• _WORK TO COMPLETE_
Reproduce the full listing below word for word, omitting the pictures.

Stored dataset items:
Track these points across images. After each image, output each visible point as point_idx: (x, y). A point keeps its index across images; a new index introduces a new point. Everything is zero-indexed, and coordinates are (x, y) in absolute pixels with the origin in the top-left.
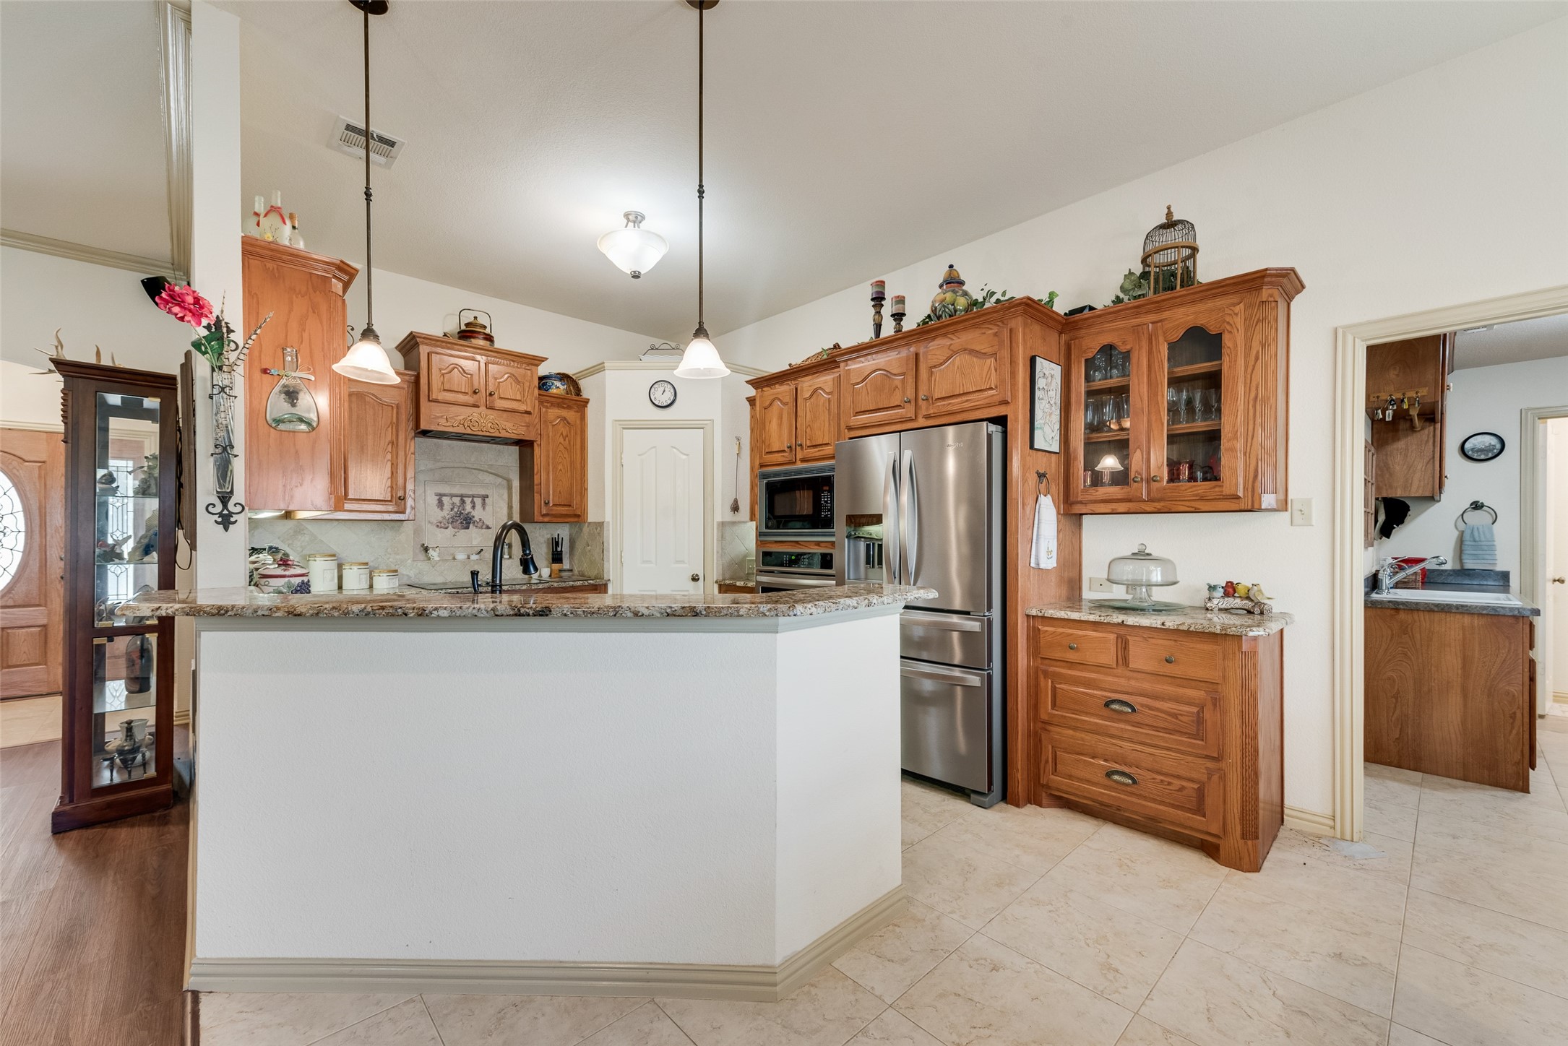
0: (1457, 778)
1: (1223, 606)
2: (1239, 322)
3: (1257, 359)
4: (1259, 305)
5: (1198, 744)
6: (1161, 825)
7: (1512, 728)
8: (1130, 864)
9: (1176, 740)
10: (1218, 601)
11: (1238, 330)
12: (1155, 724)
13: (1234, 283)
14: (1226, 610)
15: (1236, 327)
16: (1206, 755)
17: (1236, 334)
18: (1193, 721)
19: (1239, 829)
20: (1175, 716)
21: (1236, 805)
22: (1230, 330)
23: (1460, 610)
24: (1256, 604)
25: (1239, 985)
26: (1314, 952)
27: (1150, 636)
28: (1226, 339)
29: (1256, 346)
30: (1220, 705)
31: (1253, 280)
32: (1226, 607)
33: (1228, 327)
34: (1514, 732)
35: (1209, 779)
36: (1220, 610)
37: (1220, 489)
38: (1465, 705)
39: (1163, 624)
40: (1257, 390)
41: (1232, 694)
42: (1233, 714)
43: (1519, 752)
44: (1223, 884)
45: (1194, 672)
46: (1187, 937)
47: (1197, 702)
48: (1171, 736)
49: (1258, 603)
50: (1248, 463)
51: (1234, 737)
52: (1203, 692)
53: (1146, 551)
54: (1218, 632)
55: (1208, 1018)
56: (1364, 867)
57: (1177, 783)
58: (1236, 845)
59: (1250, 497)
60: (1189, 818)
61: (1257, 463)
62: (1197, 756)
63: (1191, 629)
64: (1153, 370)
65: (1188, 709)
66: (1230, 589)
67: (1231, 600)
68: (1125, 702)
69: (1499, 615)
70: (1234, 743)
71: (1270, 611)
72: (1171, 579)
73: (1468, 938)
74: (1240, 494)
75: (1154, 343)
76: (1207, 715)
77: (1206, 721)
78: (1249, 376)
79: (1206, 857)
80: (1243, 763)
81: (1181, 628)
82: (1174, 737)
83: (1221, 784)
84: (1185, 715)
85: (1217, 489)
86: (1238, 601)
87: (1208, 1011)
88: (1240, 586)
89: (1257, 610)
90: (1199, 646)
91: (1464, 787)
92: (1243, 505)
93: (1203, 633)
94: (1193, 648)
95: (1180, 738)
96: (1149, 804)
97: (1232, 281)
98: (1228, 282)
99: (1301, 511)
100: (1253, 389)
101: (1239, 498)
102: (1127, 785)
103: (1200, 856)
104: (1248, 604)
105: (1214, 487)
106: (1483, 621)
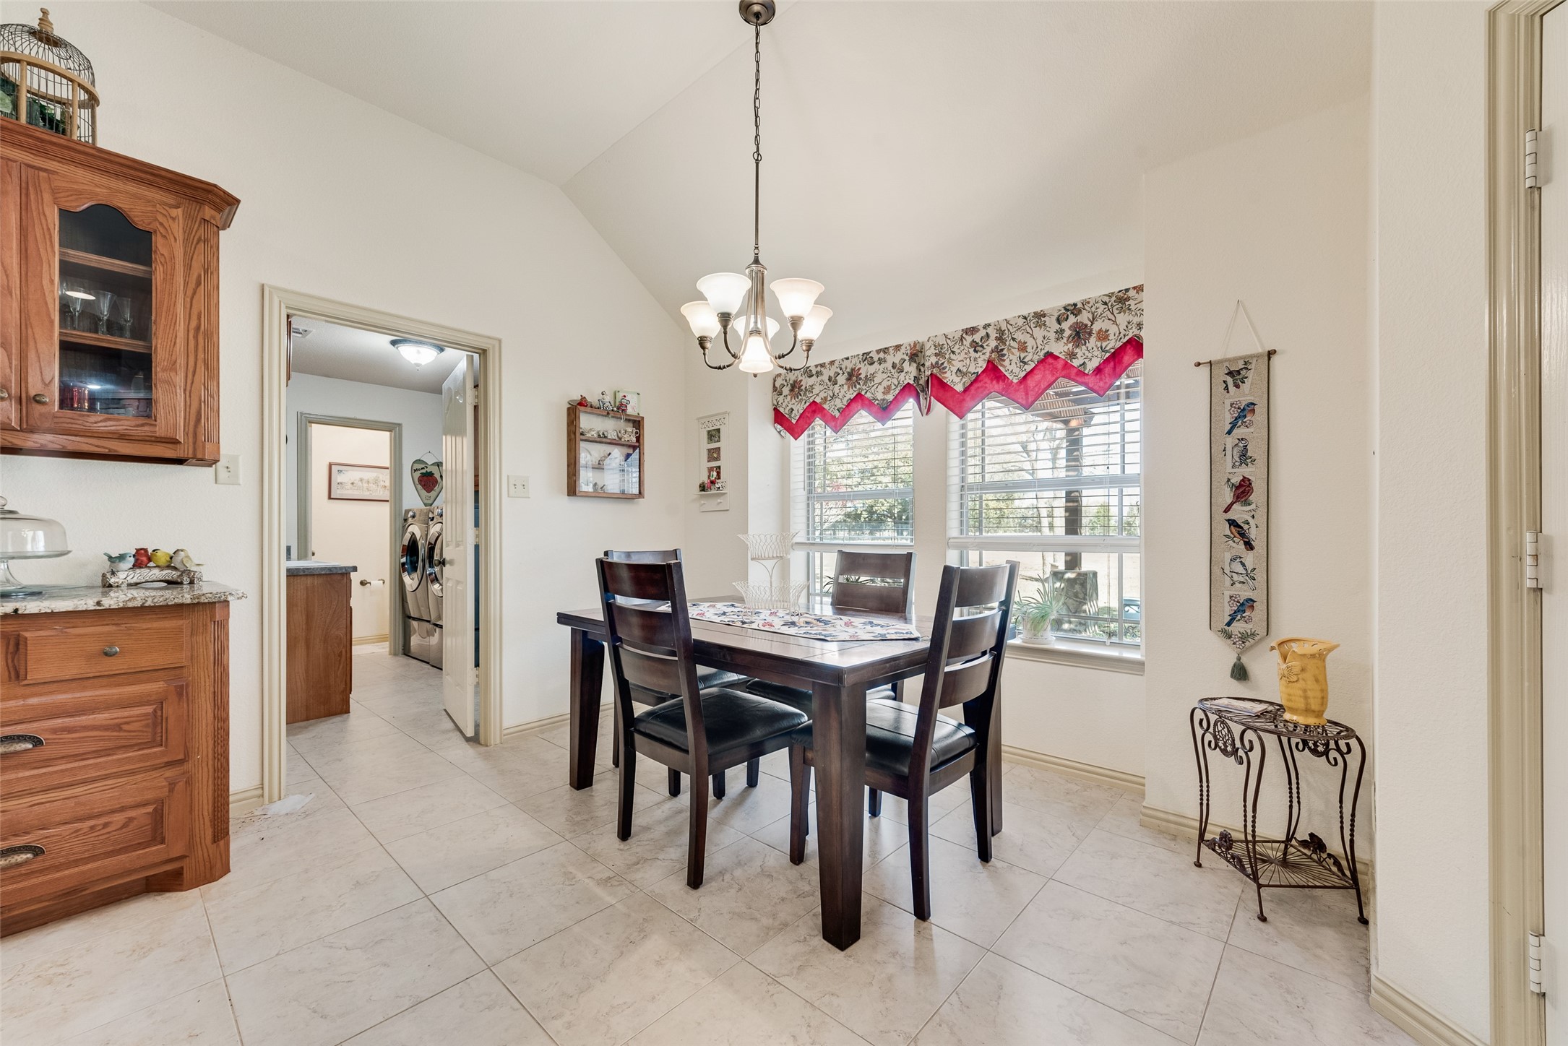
0: (301, 721)
1: (135, 580)
2: (178, 229)
3: (198, 284)
4: (200, 223)
5: (155, 753)
6: (88, 892)
7: (340, 663)
8: (61, 970)
9: (118, 760)
10: (125, 574)
11: (176, 239)
12: (81, 751)
13: (171, 179)
14: (137, 584)
15: (172, 233)
16: (168, 762)
17: (173, 243)
18: (147, 726)
19: (210, 833)
20: (118, 727)
21: (205, 807)
22: (164, 234)
23: (306, 573)
24: (183, 572)
25: (316, 969)
26: (340, 896)
27: (68, 625)
28: (158, 242)
29: (197, 269)
30: (187, 692)
31: (197, 188)
32: (138, 581)
33: (162, 230)
34: (341, 667)
35: (171, 791)
36: (130, 585)
37: (151, 429)
38: (308, 655)
39: (98, 603)
40: (199, 318)
41: (202, 676)
42: (203, 699)
43: (344, 683)
44: (207, 905)
45: (145, 662)
46: (224, 977)
47: (153, 698)
48: (110, 758)
49: (187, 572)
50: (188, 403)
51: (204, 727)
52: (162, 683)
53: (6, 508)
54: (189, 601)
55: (322, 1017)
56: (307, 813)
57: (119, 818)
58: (206, 855)
59: (191, 444)
60: (138, 857)
61: (200, 405)
62: (154, 768)
63: (147, 605)
64: (31, 238)
65: (138, 712)
66: (143, 558)
67: (145, 571)
68: (22, 736)
69: (333, 574)
70: (204, 733)
71: (200, 580)
72: (60, 549)
73: (409, 816)
74: (180, 437)
75: (32, 197)
76: (170, 710)
77: (167, 719)
78: (189, 300)
79: (160, 895)
80: (215, 753)
81: (130, 605)
82: (115, 757)
83: (188, 789)
84: (133, 722)
85: (146, 428)
86: (156, 571)
87: (315, 1012)
88: (159, 554)
89: (186, 580)
90: (156, 625)
91: (311, 725)
92: (182, 451)
93: (167, 606)
94: (147, 629)
95: (124, 756)
96: (66, 872)
97: (169, 175)
98: (163, 173)
99: (227, 467)
100: (194, 317)
101: (176, 442)
102: (26, 862)
103: (152, 899)
104: (168, 574)
105: (143, 425)
106: (317, 581)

• _RESULT OF THIS TASK_
Track these points across images. After each image, output each visible point as point_idx: (x, y). A point keeps its index across images; a new index introduces a new point. Everything is zero-indexed, and coordinates are (x, y) in absolute pixels with the origin in the top-left.
0: (1457, 778)
1: (1223, 606)
2: (1239, 322)
3: (1257, 359)
4: (1259, 305)
5: (1198, 744)
6: (1161, 825)
7: (1512, 728)
8: (1130, 864)
9: (1176, 740)
10: (1218, 601)
11: (1238, 330)
12: (1155, 724)
13: (1234, 283)
14: (1226, 610)
15: (1236, 327)
16: (1206, 755)
17: (1236, 334)
18: (1193, 721)
19: (1239, 829)
20: (1175, 716)
21: (1236, 805)
22: (1230, 330)
23: (1460, 610)
24: (1256, 604)
25: (1239, 985)
26: (1314, 952)
27: (1150, 636)
28: (1226, 339)
29: (1256, 346)
30: (1220, 705)
31: (1253, 280)
32: (1226, 607)
33: (1228, 327)
34: (1514, 732)
35: (1209, 779)
36: (1220, 610)
37: (1220, 489)
38: (1465, 705)
39: (1163, 624)
40: (1257, 390)
41: (1232, 694)
42: (1233, 714)
43: (1519, 752)
44: (1223, 884)
45: (1194, 672)
46: (1187, 937)
47: (1197, 702)
48: (1171, 736)
49: (1258, 603)
50: (1248, 463)
51: (1234, 737)
52: (1203, 692)
53: (1146, 551)
54: (1218, 632)
55: (1208, 1018)
56: (1364, 867)
57: (1177, 783)
58: (1236, 845)
59: (1250, 497)
60: (1189, 818)
61: (1257, 463)
62: (1197, 756)
63: (1191, 629)
64: (1153, 370)
65: (1188, 709)
66: (1230, 589)
67: (1231, 600)
68: (1125, 702)
69: (1499, 615)
70: (1234, 743)
71: (1270, 611)
72: (1171, 579)
73: (1468, 938)
74: (1240, 494)
75: (1154, 343)
76: (1207, 715)
77: (1206, 721)
78: (1249, 376)
79: (1206, 857)
80: (1243, 763)
81: (1181, 628)
82: (1174, 737)
83: (1221, 784)
84: (1185, 715)
85: (1217, 489)
86: (1238, 601)
87: (1208, 1011)
88: (1240, 586)
89: (1257, 610)
90: (1199, 646)
91: (1464, 787)
92: (1243, 505)
93: (1203, 633)
94: (1193, 648)
95: (1180, 738)
96: (1149, 804)
97: (1232, 281)
98: (1228, 282)
99: (1301, 511)
100: (1253, 389)
101: (1239, 498)
102: (1127, 785)
103: (1200, 856)
104: (1248, 604)
105: (1214, 487)
106: (1483, 621)
0: (301, 721)
1: (135, 580)
2: (178, 229)
3: (198, 284)
4: (200, 223)
5: (155, 753)
6: (88, 892)
7: (340, 663)
8: (61, 970)
9: (118, 760)
10: (125, 574)
11: (176, 239)
12: (81, 751)
13: (171, 179)
14: (137, 584)
15: (172, 233)
16: (168, 762)
17: (173, 243)
18: (147, 726)
19: (210, 833)
20: (118, 727)
21: (205, 807)
22: (164, 234)
23: (306, 573)
24: (183, 572)
25: (316, 969)
26: (340, 896)
27: (68, 625)
28: (158, 242)
29: (197, 269)
30: (187, 692)
31: (197, 188)
32: (138, 581)
33: (162, 230)
34: (341, 667)
35: (171, 791)
36: (130, 585)
37: (151, 429)
38: (308, 655)
39: (98, 603)
40: (199, 318)
41: (202, 676)
42: (203, 699)
43: (344, 683)
44: (207, 905)
45: (145, 662)
46: (224, 977)
47: (153, 698)
48: (110, 758)
49: (187, 572)
50: (188, 403)
51: (204, 727)
52: (162, 683)
53: (6, 508)
54: (189, 601)
55: (322, 1017)
56: (307, 813)
57: (119, 818)
58: (206, 855)
59: (191, 444)
60: (138, 857)
61: (200, 405)
62: (154, 768)
63: (147, 605)
64: (31, 238)
65: (138, 712)
66: (143, 558)
67: (145, 571)
68: (22, 736)
69: (333, 574)
70: (204, 733)
71: (200, 580)
72: (60, 549)
73: (409, 816)
74: (180, 437)
75: (32, 197)
76: (170, 710)
77: (167, 719)
78: (189, 300)
79: (160, 895)
80: (215, 753)
81: (130, 605)
82: (115, 757)
83: (188, 789)
84: (133, 722)
85: (146, 428)
86: (156, 571)
87: (315, 1012)
88: (159, 554)
89: (186, 580)
90: (156, 625)
91: (311, 725)
92: (182, 451)
93: (167, 606)
94: (147, 629)
95: (124, 756)
96: (66, 872)
97: (169, 175)
98: (163, 173)
99: (227, 467)
100: (194, 317)
101: (176, 442)
102: (26, 862)
103: (152, 899)
104: (168, 574)
105: (143, 425)
106: (317, 581)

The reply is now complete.